Not only was Memphis a centre for Delta blues during the late 1920s but it was also the home of many of the great jug bands including Will Shade’s Memphis Jug Band and Gus Cannon’s Jug Stompers. These bands developed out of the country blues and songster traditions and created an upbeat and comic sound perfectly suited to entertaining crowds, and far removed from the raw sound of the Delta blues. This allowed them to play all manner of places from street corners to vaudeville stages and saloons. The Memphis Jug Band recorded under several different names for various labels including the Picaninny Jug Band, the Carolina Peanut Boys and the Memphis Sheiks and produced more sides than any other pre-war jug band including the featured classic ‘Stealin’, Stealin’’ which was subsequently recorded by the Grateful Dead. Often referred to as a training ground for musicians, many fine performers passed through the ranks of the Memphis Jug Band including Memphis Minnie who is accompanied here by her own jug band on ‘Grandpa And Grandma Blues’.

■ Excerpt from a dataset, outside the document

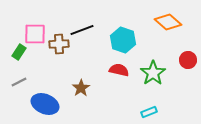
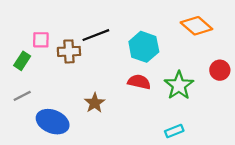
pink square: (35, 34) -> (41, 40), size x0.7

Although Memphis became synonymous with the jug band craze the first jug bands to record were in Louisville, where their sound was much more rooted in the jazz influences that came by riverboat from New Orleans, and used the jug more for its novelty value. Clifford Hayes from Kentucky was a multi-instrumentalist and bandleader who was not only the first to record with a jug band (the Old Southern Jug Band) in 1923, but also teamed up with the legendary Jimmie Rodgers on the featured ‘My Good Gal’s Gone Blues’.

Sometimes a stovepipe (usually a section of tin pipe, 3” or 4” in diameter) was played in much the same manner as a jug, perfectly demonstrated by the aptly named ‘Stovepipe No. 1’ aka Sam Jones who recorded with King David’s Jug Band and created a distinctive deep guttural jug sound with his stovepipe.  Originally billing himself as ‘Daddy Stovepipe’ he probably didn’t know of the existence of the more famous Maxwell Street one-man band also known as ‘Daddy Stovepipe’, aka Johnny Watson until he first went to record in 1924. His namesake here performs the stomping masterpiece ‘The Spasm’’ with his wife, singer and jug player Mississippi Sarah, with their humorous and unique banter creating a good-time feel in true jug band spirit.

Further highlights include the sublime slide guitar playing of blues legend Tampa Red who formed his own Hokum Jug Band, as well as the frenzied and voice-like harp of Jaybird Coleman, the virtuoso harmonica player of the Birmingham Jug Band.  Although other well-known blues performers embraced the jug-band craze, by the mid-1930s it had run its course due to a combination of the depression and the devastating effect of radio on record sales. This collection goes to show how during its heyday this not-often-talked-about genre was a highly influential and most vibrant of musical styles in the history of the blues.